In 2014, Fideres supplied a research highlighting "unusual" price spikes in euro, sterling and other major currencies for the City of Philadelphia Board of Pensions and Retirement's class action lawsuit against major Forex dealer banks.[24] The suit claimed that seven different banks (Barclays, Citigroup, Deutsche Bank, HSBC, JPMorgan, Royal Bank of Scotland and UBS) had "deliberately" been manipulating the price of FX trading around the 4pm daily fixing.[25]

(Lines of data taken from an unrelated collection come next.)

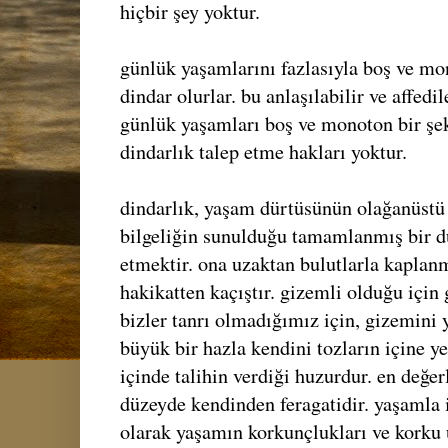
hiçbir şey yoktur.
günlük yaşamlarını fazlasıyla boş ve mo
dindar olurlar. bu anlaşılabilir ve affedile
günlük yaşamları boş ve monoton bir şe
dindarlık talep etme hakları yoktur.
dindarlık, yaşam dürtüsünün olağanüstü 
bilgeliğin sunulduğu tamamlanmış bir d
etmektir. ona uzaktan bulutlarla kaplan
hakikatten kaçıştır. gizemli olduğu için
bizler tanrı olmadığımız için, gizemini y
büyük bir hazla kendini tozların içine ye
içinde talihin verdiği huzurdur. en değerl
düzeyde kendinden feragatidir. yaşamla il
olarak yaşamın korkunçlukları ve korku 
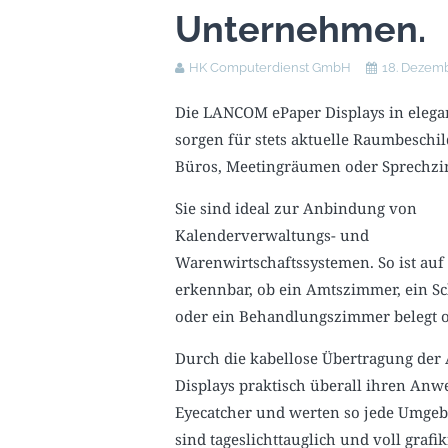
Unternehmen.
HK Computerdienst GmbH
18. Dezem
Die LANCOM ePaper Displays in eleg
sorgen für stets aktuelle Raumbeschi
Büros, Meetingräumen oder Sprechz
Sie sind ideal zur Anbindung von
Kalenderverwaltungs- und
Warenwirtschaftssystemen. So ist auf 
erkennbar, ob ein Amtszimmer, ein 
oder ein Behandlungszimmer belegt ode
Durch die kabellose Übertragung der 
Displays praktisch überall ihren Anw
Eyecatcher und werten so jede Umgebu
sind tageslichttauglich und voll gra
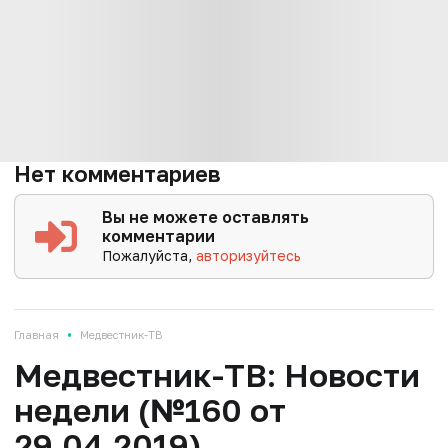
Нет комментариев
Вы не можете оставлять
комментарии
Пожалуйста,
авторизуйтесь
•
Главная
Медвестник-ТВ
Медвестник-ТВ: Новости
недели (№160 от
29.04.2019)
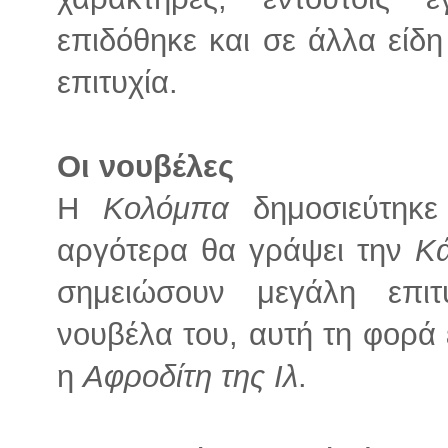
επιδόθηκε και σε άλλα είδ
επιτυχία.
Οι νουβέλες
Η
Κολόμπα
δημοσιεύτηκ
αργότερα θα γράψει την
Κ
σημειώσουν μεγάλη επι
νουβέλα του, αυτή τη φορά 
η
Αφροδίτη της Ιλ
.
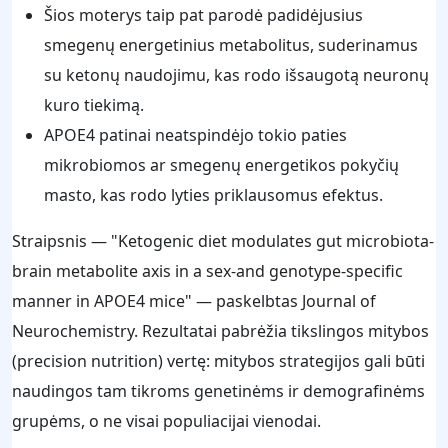
Šios moterys taip pat parodė padidėjusius
smegenų energetinius metabolitus, suderinamus
su ketonų naudojimu, kas rodo išsaugotą neuronų
kuro tiekimą.
APOE4 patinai neatspindėjo tokio paties
mikrobiomos ar smegenų energetikos pokyčių
masto, kas rodo lyties priklausomus efektus.
Straipsnis — "Ketogenic diet modulates gut microbiota-
brain metabolite axis in a sex-and genotype-specific
manner in APOE4 mice" — paskelbtas Journal of
Neurochemistry. Rezultatai pabrėžia tikslingos mitybos
(precision nutrition) vertę: mitybos strategijos gali būti
naudingos tam tikroms genetinėms ir demografinėms
grupėms, o ne visai populiacijai vienodai.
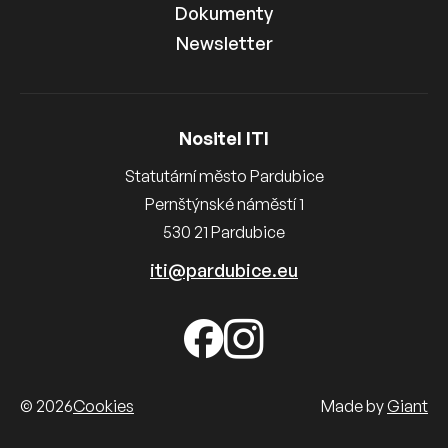
Dokumenty
Newsletter
Nositel ITI
Statutární město Pardubice
Pernštýnské náměstí 1
530 21 Pardubice
iti@pardubice.eu
© 2026
Cookies
Made by
Giant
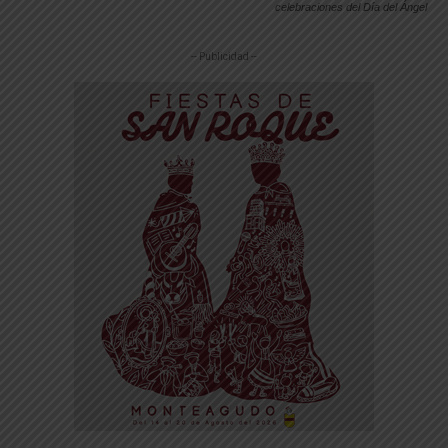
celebraciones del Día del Ángel
-- Publicidad --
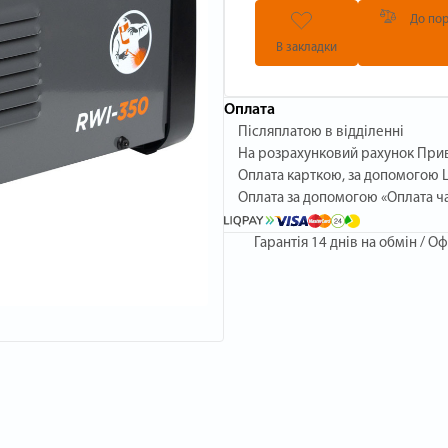
До пор
В закладки
Оплата
Післяплатою в відділенні
На розрахунковий рахунок При
Оплата карткою, за допомогою L
Оплата за допомогою «Оплата ч
Гарантія
14 днів на обмін / Оф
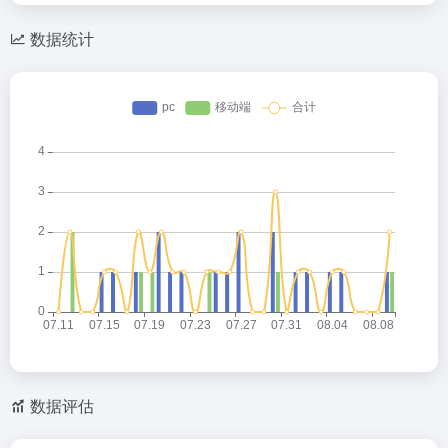
数据统计
数据评估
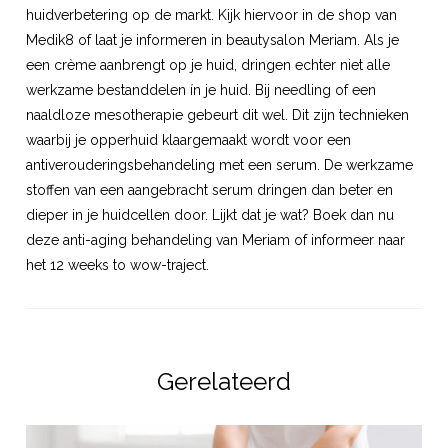
huidverbetering op de markt. Kijk hiervoor in de shop van
Medik8 of laat je informeren in beautysalon Meriam. Als je
een crème aanbrengt op je huid, dringen echter niet alle
werkzame bestanddelen ín je huid. Bij needling of een
naaldloze mesotherapie gebeurt dit wel. Dit zijn technieken
waarbij je opperhuid klaargemaakt wordt voor een
antiverouderingsbehandeling met een serum. De werkzame
stoffen van een aangebracht serum dringen dan beter en
dieper in je huidcellen door. Lijkt dat je wat? Boek dan nu
deze anti-aging behandeling van Meriam of informeer naar
het 12 weeks to wow-traject.
Gerelateerd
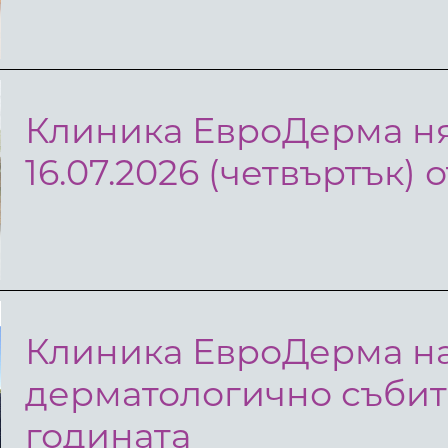
Клиника ЕвроДерма ня
16.07.2026 (четвъртък) от
Клиника ЕвроДерма на
дерматологично събит
годината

In 2014, more than a dozen financial institutions, including Bank of America, Barclays, BNP Paribas, Citigroup, and Wells Fargo, faced allegations of attempting to manipulate the ISDAfix rate used for derivative contracts.[26] The allegations were based on a research conducted and compiled by Fideres, which alleged that the defendant banks had submitted the same or virtually the same dollar ISDAfix rate quotes almost every day from 2009 to 2012, “down to five decimal points," resulting in the official ISDAfix rate and the banks’ contributions being identical to the ICAP reference rate "well over 90% of the time for at least four years.”[27]
Tether, a cryptocurrency stablecoin, which states that its coins are pegged 1:1 with the US dollar, had a class action filed against it in November 2019 alleging that Tether issuances had been timed to trigger movements in the price of Bitcoin. Research conducted by Fideres found that there were significant price moves following Tether issuances. The case alleges that the Tether manipulation caused a loss of "$265 billion in cryptocurrency wealth".[5]